With some newspaper articles recently bringing attention to the mix of reported housing price data, the Matrix has done an excellent job of describing the differences between economist and non-economist housing price data sets. The Matrix article explores the fundamentals by halving the data sets:
"Price indexes- These are generally based on repeat sales of the same property over time or an aggregate analysis of housing prices, with some adjusted for seasonal changes and/or inflation.... You’ve got producers of indexes telling you that prices are less meaningful, yet users of the indexes often view them as a “black box” and don’t grasp how the information was calculated (do we hear “seasonally adjusted?”) Indexes tend to be created for macro markets because the data set needs to be large.
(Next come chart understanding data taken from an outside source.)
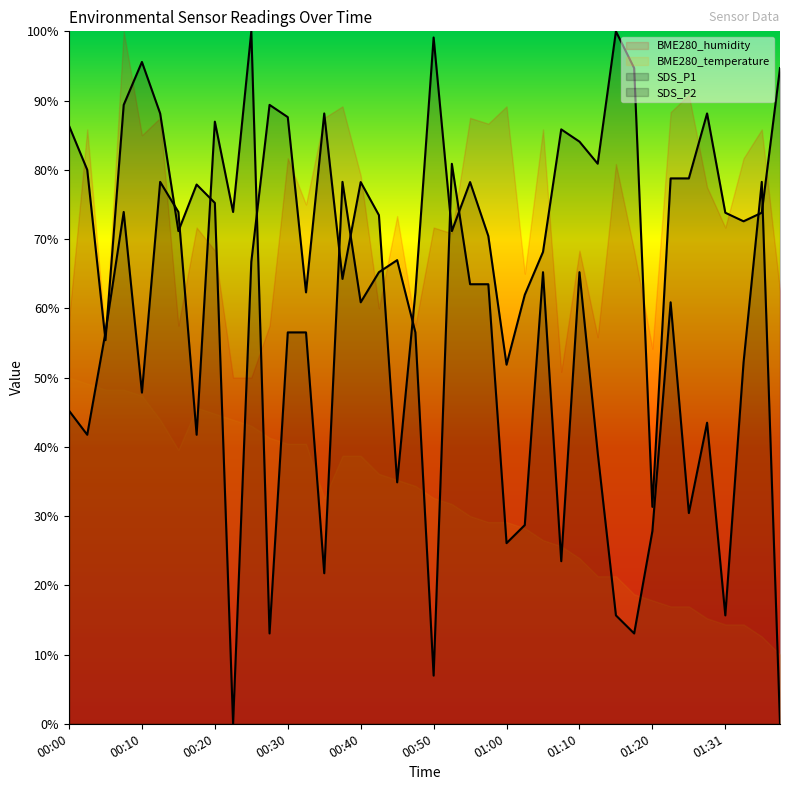

What is the spread (max minus min) of values at 00:18?

0.4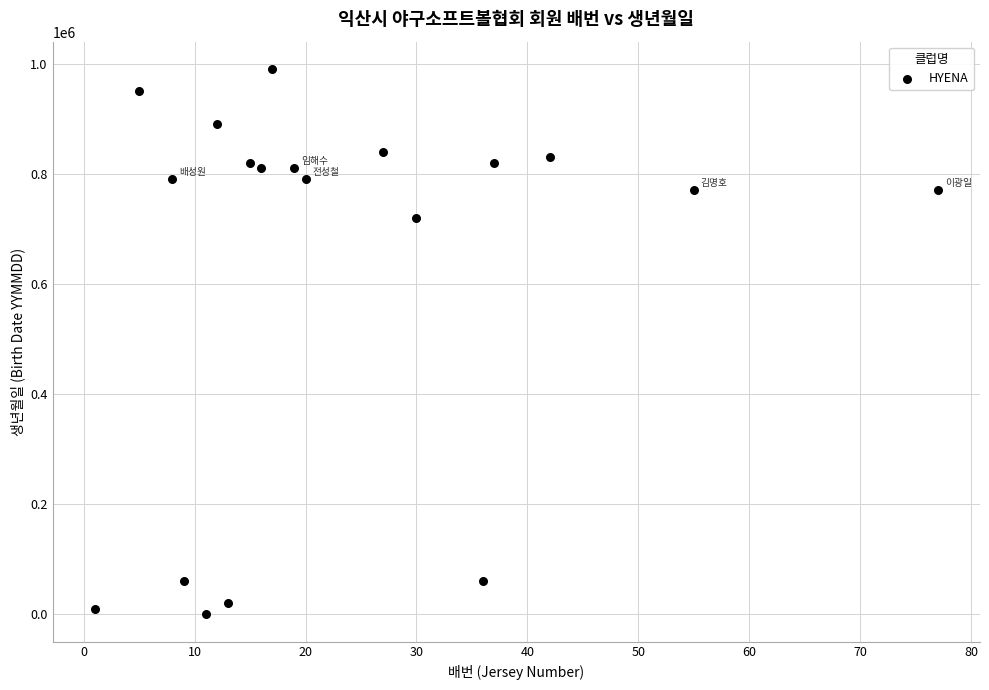

What Y value in the scatter plot is closest to 495521?

720822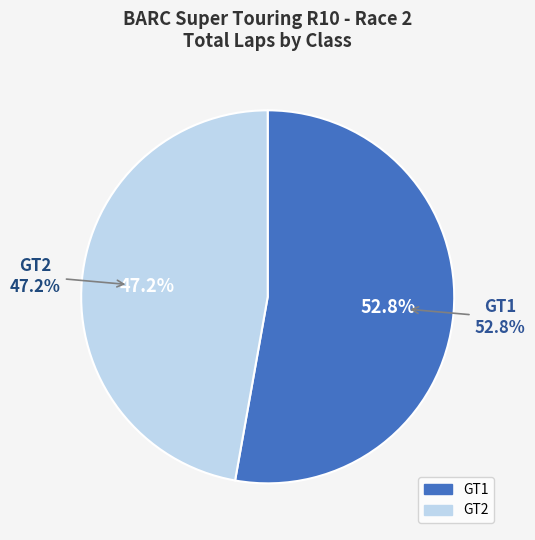

The GT2 slice represents 40% of the pie. True or false?

False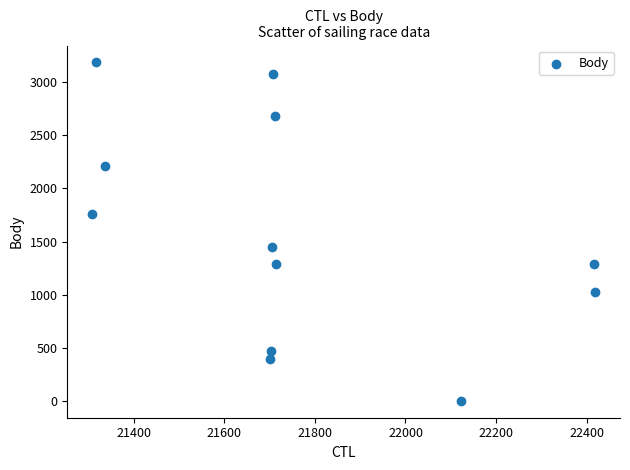

What is the average Y value?

1570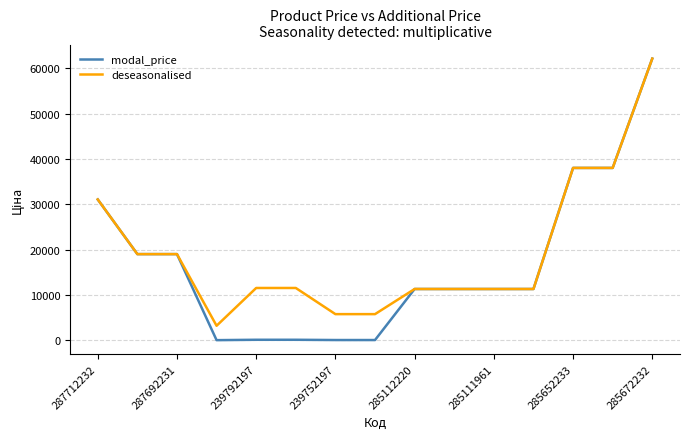

What is the maximum value shown in the chart?

62116.9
Cycnicism has been a detriment to reliance on indexes."
"... Housing prices - These results are based on an aggregate summary of the sales that transferred during the period and can be skewed by the mix.... Those that rely on housing prices tout that they are the real thing yet most resources for housing prices tend to be non-economist types, trade groups and real estate firms, because they tend to be easier to generate and report than an index. There are a growing number of market studies put out in the public domain by local real estate brokers and agents (and of course, appraisers) to try to bridge the gap between the national stats and local markets. However these reports are often limited by the size of the data, limited understanding of what the data really means and are clouded by their intentions."